FORTY-EIGHTH DAY
Friday, 1 February 1946
Morning Session
MARSHAL: May it please the Court, I desire to announce that Defendants Kaltenbrunner and Seyss-Inquart will be absent from this morning’s session on account of illness.
M. DUBOST: I have now completed my presentation of facts. This presentation has consisted of a dry enumeration of crimes, atrocities, extortions of all sorts, which I deliberately presented to you without any embellishments of oratory. The facts have a profound eloquence which suffices. These facts are, it seems to me, definitely established. I do not believe that the Defense, nor history—even German history—will be able to set aside their essential aspects. They will no doubt be exposed to criticism.
Our evidence was hastily collected in a ruined country whose every means of communication had been destroyed by an enemy in flight, in a country where each individual was more concerned with preparation for the future than with looking back upon the past, even to exact vengeance, for the future is the life of our children, and the past is but death and destruction.
For the whole of France, for each country in the West, the demands of daily life, the difficulty of preparing for a better future once again give full meaning to the words of the Scriptures, Sinite mortuos sepelire mortuos (Let the dead bury their dead.); and that is why in spite of all our efforts, all our endeavors, to prepare the work of justice which France and universal conscience demand, we were not able to be more thorough. That is why errors of detail may have slipped into our work, but the rectifications which time and the Defense will effect can be only accessory. They will not eliminate the fact that millions of men have been deported, starved, exhausted through labor and privation before being put to death, like cattle without value; that innumerable innocent persons have been tortured before being turned over to the executioner. Rectifications may affect circumstances of time, sometimes of place; they will not change the essential facts even if a few details are modified.
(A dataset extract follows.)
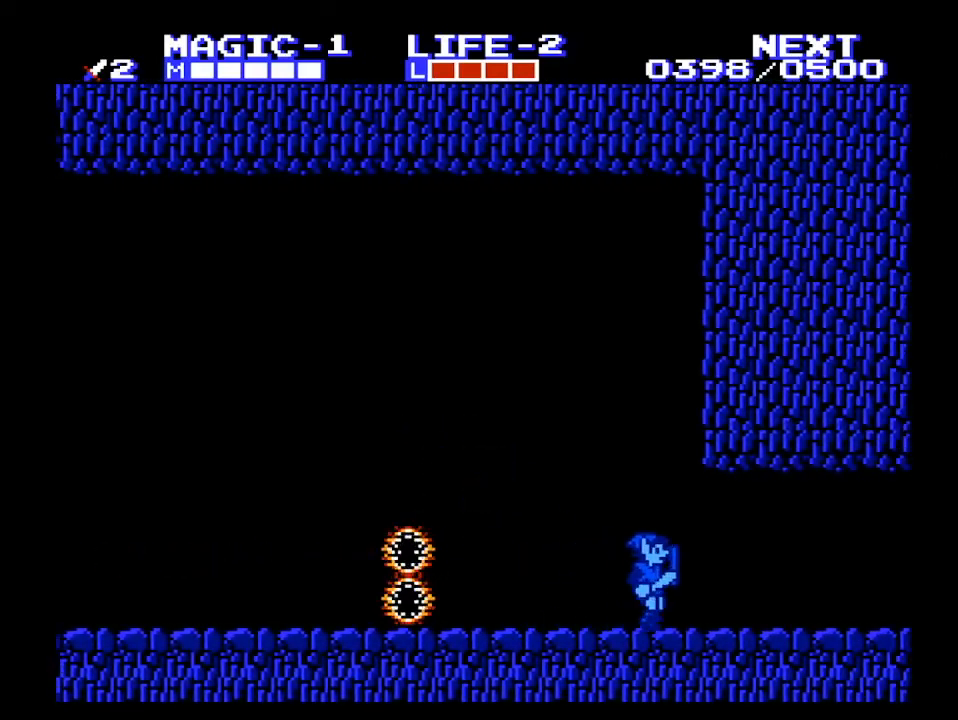
{"buttons": ["DPAD_RIGHT"], "events": []}
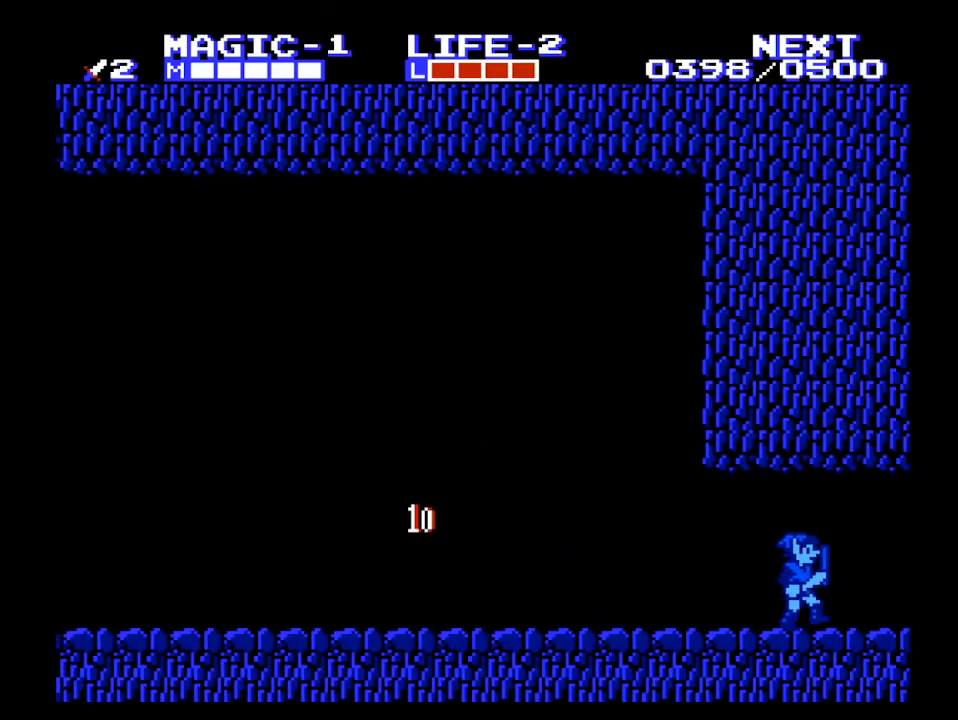
{"buttons": ["DPAD_RIGHT"], "events": []}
But these facts, having been established in their general aspect, it remains for us to complete our task by giving them juridical significance, by analyzing them with reference to the law of which they constitute a violation, and by making clear the inculpations, in other words, by fixing the responsibilities, of each defendant in respect to a law.
What law shall we apply? Taken one by one and separated from the systematic policy which conceived, willed, and ordered them as a means of achieving domination through terror and beyond that as a means of extermination pure and simple; these facts constitute crimes against common law as much as violations of the laws and usages of war and of international law. All of them could therefore be defined separately as a violation of an international convention and of a penal provision of one or another of our established domestic laws. Or rather all could be qualified as a violation of a rule of common law which has emerged from each of our own domestic laws, as shown by M. De Menthon in his address; of that common law which, in the last analysis, was designated by him as being the foundation, as the root of international customs, which, beyond the Charter itself, is and remains the one and only guide of your decisions.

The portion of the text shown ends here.